*** Block opens ***
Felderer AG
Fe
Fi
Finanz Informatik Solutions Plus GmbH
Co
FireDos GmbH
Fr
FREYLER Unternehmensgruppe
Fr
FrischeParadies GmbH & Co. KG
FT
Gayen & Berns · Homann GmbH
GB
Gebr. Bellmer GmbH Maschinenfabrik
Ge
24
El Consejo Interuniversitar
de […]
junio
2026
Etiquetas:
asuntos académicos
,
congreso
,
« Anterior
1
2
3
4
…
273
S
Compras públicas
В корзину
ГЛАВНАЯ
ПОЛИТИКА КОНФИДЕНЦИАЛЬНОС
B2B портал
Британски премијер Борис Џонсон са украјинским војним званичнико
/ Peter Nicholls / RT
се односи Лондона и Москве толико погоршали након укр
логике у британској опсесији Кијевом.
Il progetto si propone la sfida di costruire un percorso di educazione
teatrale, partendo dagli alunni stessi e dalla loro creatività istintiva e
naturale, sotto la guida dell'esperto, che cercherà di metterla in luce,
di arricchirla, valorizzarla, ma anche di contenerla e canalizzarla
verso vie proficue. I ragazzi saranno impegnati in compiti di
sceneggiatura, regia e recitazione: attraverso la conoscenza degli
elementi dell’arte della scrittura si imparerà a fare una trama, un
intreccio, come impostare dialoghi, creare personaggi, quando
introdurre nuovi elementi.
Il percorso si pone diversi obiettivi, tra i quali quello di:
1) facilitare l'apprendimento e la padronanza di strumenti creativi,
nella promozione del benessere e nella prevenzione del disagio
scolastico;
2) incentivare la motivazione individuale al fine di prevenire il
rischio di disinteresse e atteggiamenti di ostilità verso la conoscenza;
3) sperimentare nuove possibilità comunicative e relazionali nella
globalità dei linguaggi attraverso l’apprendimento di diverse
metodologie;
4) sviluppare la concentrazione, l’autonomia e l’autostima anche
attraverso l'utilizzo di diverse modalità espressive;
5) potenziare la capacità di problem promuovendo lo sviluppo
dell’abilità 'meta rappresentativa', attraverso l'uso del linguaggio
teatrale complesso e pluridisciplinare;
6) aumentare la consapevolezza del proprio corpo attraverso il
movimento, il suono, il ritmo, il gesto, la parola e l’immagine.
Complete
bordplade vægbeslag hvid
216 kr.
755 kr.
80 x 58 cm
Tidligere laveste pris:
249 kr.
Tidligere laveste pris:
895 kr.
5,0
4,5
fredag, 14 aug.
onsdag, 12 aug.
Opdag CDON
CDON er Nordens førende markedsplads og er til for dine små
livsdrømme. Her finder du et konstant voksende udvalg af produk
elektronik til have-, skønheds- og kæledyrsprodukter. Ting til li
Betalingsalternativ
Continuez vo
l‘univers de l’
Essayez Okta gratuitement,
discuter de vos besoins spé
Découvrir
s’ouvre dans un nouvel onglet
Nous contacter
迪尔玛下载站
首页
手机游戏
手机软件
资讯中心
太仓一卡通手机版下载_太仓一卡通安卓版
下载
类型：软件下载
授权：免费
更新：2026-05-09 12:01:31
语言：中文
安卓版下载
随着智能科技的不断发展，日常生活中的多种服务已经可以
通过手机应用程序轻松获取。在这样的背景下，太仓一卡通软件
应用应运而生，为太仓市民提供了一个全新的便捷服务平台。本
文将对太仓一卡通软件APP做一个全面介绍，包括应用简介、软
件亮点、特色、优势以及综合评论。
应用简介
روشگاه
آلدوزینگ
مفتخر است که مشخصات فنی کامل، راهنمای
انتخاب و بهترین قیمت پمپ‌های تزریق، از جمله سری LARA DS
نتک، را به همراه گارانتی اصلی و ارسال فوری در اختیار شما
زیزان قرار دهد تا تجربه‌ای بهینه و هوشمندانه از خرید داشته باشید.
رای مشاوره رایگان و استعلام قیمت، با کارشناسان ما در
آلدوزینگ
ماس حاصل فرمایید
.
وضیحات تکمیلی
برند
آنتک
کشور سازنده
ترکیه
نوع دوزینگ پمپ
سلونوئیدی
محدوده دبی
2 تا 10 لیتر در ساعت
*** Block closes ***
EXERCISE INSTRUCTIONS:
In the entries above, find every line holding the word "CDON" and copy it out.

YOUR RESPONSE:
Opdag CDON
CDON er Nordens førende markedsplads og er til for dine små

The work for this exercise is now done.